Les Grecs, champions d’Europe de l’évasion fiscale. Mais qui sont-ils plus précisément ? Une nouvelle étude vient éclairer le phénomène et son ampleur, massive.
Par Alexis Vintray.
Chaque année, l’évasion fiscale coûterait 13 milliards € à l’État grec. Un record en Europe, qui suscite jugements hâtifs, amalgames et autres raccourcis. Une étude universitaire vient utilement apporter une analyse fine sur ces Grecs qui se livrent à l’évasion fiscale. Menée conjoitement par Adair Morse et Margarita Tsoutsoura (Chicago Booth School of Business) et Nikolaos Artavanis (Pamplin College of Business, Virginia Tech), cette étude (Tax Evasion Across Industries : Soft Credit Evidence from Greece) apporte des conclusions intéressantes que nous vous présentons ici.
Pour estimer l’évasion fiscale, les coauteurs partent de l’hypothèse que les banques prêtent aux individus en fonction de leurs revenus réels, revenus non déclarés compris. En s’appuyant sur les données contenues dans la base statistique sur l’endettement des ménages d’une grande banque, les coauteurs calculent ainsi une borne basse de 28 milliards € de revenus non déclarés, uniquement pour les self-employed, professions libérales en particulier.

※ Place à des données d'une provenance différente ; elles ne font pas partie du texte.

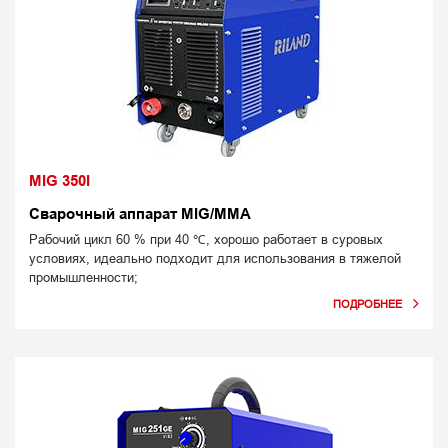
MIG 350I
Сварочный аппарат MIG/MMA
Рабочий цикл 60 % при 40 ℃, хорошо работает в суровых
условиях, идеально подходит для использования в тяжелой
промышленности;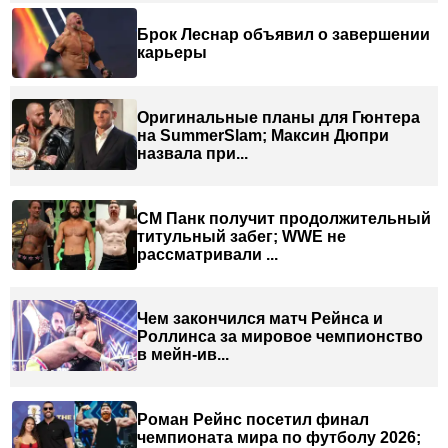
Брок Леснар объявил о завершении
карьеры
Оригинальные планы для Гюнтера
на SummerSlam; Максин Дюпри
назвала при...
СМ Панк получит продолжительный
титульный забег; WWE не
рассматривали ...
Чем закончился матч Рейнса и
Роллинса за мировое чемпионство
в мейн-ив...
Роман Рейнс посетил финал
чемпионата мира по футболу 2026;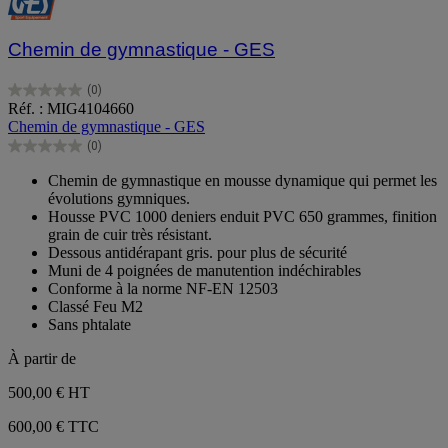
Chemin de gymnastique - GES
(0)
0.0
Réf. : MIG4104660
sur
Chemin de gymnastique - GES
5
(0)
étoiles.
0.0
sur
Chemin de gymnastique en mousse dynamique qui permet les
5
évolutions gymniques.
étoiles.
Housse PVC 1000 deniers enduit PVC 650 grammes, finition
grain de cuir très résistant.
Dessous antidérapant gris. pour plus de sécurité
Muni de 4 poignées de manutention indéchirables
Conforme à la norme NF-EN 12503
Classé Feu M2
Sans phtalate
À partir de
500,00 €
HT
600,00 € TTC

La différence entre les revenus déclarés au fisc et les revenus réels recalculés est extrêmement significative dans de très nombreux cas. Ainsi, les banques grecques ne peuvent prêter de l’argent à un individu si la charge de remboursement dépasse 30% de ses revenus. Pourtant, les Grecs qui exercent une profession libérale déclarent des revenus qui sont tels que leur charge de remboursement atteint 82% de leurs revenus officiels ! Selon l’étude, le revenu réel des self-employed serait de 1,92 fois leur revenu déclaré, dans une estimation conservatrice. En comparaison, le ratio serait de 1,55 au Royaume-Uni ou aux États-Unis. Selon les auteurs, les banques des pays de l’Europe du Sud, habituées à ces phénomènes, ont même des formules pour ajuster le revenu officiellement déclaré et en déduire le revenu réel : « A number of banks in southern Europe told us point blank that they have adaptation formulas to adjust clientsreported income to the banks best estimate of true income, and furthermore, that these adjustments are speci c to occupations ».
Le cas de certaines professions, expertes en évasion fiscale, est particulièrement révélateur : avocats, médecins ou experts comptables déclarent tous des revenus inférieurs à leur charge de remboursement d’emprunt. Plus précisément, les auteurs estiment que, parmi les self-employed, les champions de l’évasion fiscale sont les médecins et autres professions médicales avec près de 30 000 € dissimulés au fisc grec chaque année. Les ingénieurs et scientifiques sont proches, dissimulant plus de 28 500€ chaque année. Le secteur de l’éducation est troisième, et détenteur du record en évasion fiscale relative aux revenus. Chaque année, ce sont près de 25 000€ non déclarés par employé. Avocats et autres professionnels du droit dissimulent plus de 24 000 € par an.
La faiblesse des mesures prises pour contrer cette évasion fiscale massive tient pour beaucoup à la composition sociologique du parlement : « l’article montre que ce sont les professions représentées au Parlement qui sont en grande partie celles recourant à l’évasion fiscale, même après avoir exclu les avocats. »
À un niveau de taxe de 40%, le manque à gagner fiscal correspondrait à 31% du déficit budgétaire en 2009 (ou 48% pour 2008).